Quand la santé mentale et physique de l’employé lui permet de bien s’intégrer dans une équipe de travail encadrée adéquatement par un gestionnaire attentif, l’impact sur la productivité et la valeur de l’organisation dont il fait partie est immédiat.
C'est le constat de trois experts, aux approches et aux formations pourtant distinctes, qui ont partagé leurs savoirs et leurs observations lors de la conférence La santé et le bien-être des employés au travail : comprendre pour mieux agir. Celle-ci a eu lieu dans le cadre du récent Congrès collectif, organisé par les Éditions du Journal de l'assurance, tenu à Montréal le 26 février 2026.
Les poupées russes
Selon Marie-Claude Pelletier, présidente et fondatrice du centre d’expertise Global-Watch, la santé mentale et le bien-être au travail sont déterminés par une série d’éléments qui sont emboîtés ensemble, un peu comme une poupée russe.

Au plan individuel, chacun apporte ses croyances et ses préoccupations dans son milieu de travail.

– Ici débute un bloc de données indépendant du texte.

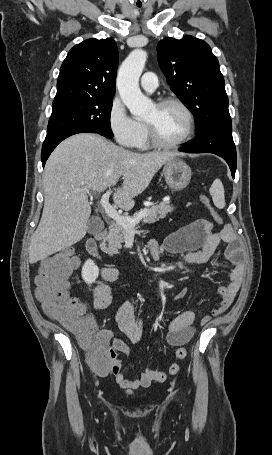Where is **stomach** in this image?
Here are the masks:
<instances>
[{
	"label": "stomach",
	"mask_w": 272,
	"mask_h": 455,
	"mask_svg": "<svg viewBox=\"0 0 272 455\" xmlns=\"http://www.w3.org/2000/svg\"><path fill=\"white\" fill-rule=\"evenodd\" d=\"M165 181L173 190L184 189L191 180V169L182 160L174 157L163 164Z\"/></svg>",
	"instance_id": "stomach-1"
}]
</instances>
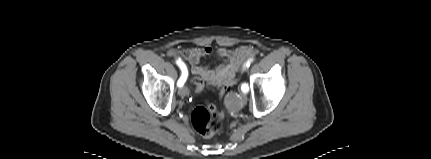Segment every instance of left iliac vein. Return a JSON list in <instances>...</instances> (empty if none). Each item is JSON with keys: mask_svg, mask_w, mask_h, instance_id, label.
Segmentation results:
<instances>
[{"mask_svg": "<svg viewBox=\"0 0 431 159\" xmlns=\"http://www.w3.org/2000/svg\"><path fill=\"white\" fill-rule=\"evenodd\" d=\"M239 101L241 104H245L247 102V96L245 93H240Z\"/></svg>", "mask_w": 431, "mask_h": 159, "instance_id": "4c4485c4", "label": "left iliac vein"}]
</instances>
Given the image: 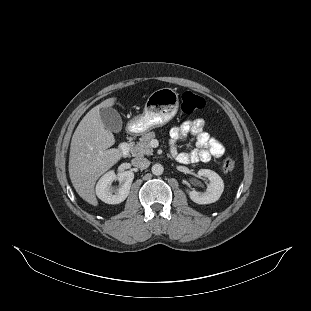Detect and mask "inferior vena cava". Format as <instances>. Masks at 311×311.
Listing matches in <instances>:
<instances>
[{"instance_id": "602c4592", "label": "inferior vena cava", "mask_w": 311, "mask_h": 311, "mask_svg": "<svg viewBox=\"0 0 311 311\" xmlns=\"http://www.w3.org/2000/svg\"><path fill=\"white\" fill-rule=\"evenodd\" d=\"M131 163L134 167H138L141 169H146L150 165L149 160L142 157H136L132 159Z\"/></svg>"}]
</instances>
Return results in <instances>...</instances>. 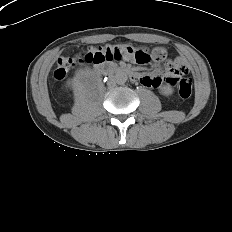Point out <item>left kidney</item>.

Mme Pelletier cite notamment les gens de 45 à 55 ans, qui sont pris en sandwich entre les besoins de leurs adolescents et le soutien à apporter à leurs parents vieillissants.
Cet individu fait partie d’une équipe de travail avec un gestionnaire à sa tête. Ce gestionnaire fait partie d’une organisation qui adopte des politiques et des procédures qui ont un impact sur la santé des individus qui la composent. Enfin, cette organisation fait partie d’une société où sont vécues les pressions qui affectent la santé, qu’elles soient économiques, politiques ou environnementales.
« Cela fait en sorte qu’on a de nouveaux éléments sur lesquels il faut travailler dans nos stratégies de prévention et de santé mentale au travail. Ça veut dire que maintenant, la prévention, ça passe par une approche qui est vraiment globale », indique Marie-Claude Pelletier. Même si l’employeur met des efforts à l’échelon des individus, il doit revoir ses pratiques de gestion et les politiques d’entreprise dans le contexte sociétal plus large, poursuit-elle.
Dans un monde « multicrises », l’instabilité est présente au plan géopolitique, économique, climatique, technologique, souligne-t-elle. Le vieillissement démographique est un autre élément à considérer parmi les éléments qui affectent la santé de l’organisation.
« Ce contexte d’instabilité amène beaucoup de changements au niveau de la gouvernance, des changements de priorités », indique Mme Pelletier. La gestion semble faite avec une vision à plus court terme, ce qui peut être anxiogène. En même temps, l’entreprise doit rester agile pour passer au travers de ces crises. « Tout ça amène beaucoup d’incivilités, beaucoup d’anxiété, une détérioration du climat de travail, plus de problèmes de harcèlement, plus de problèmes de violence », ajoute-t-elle.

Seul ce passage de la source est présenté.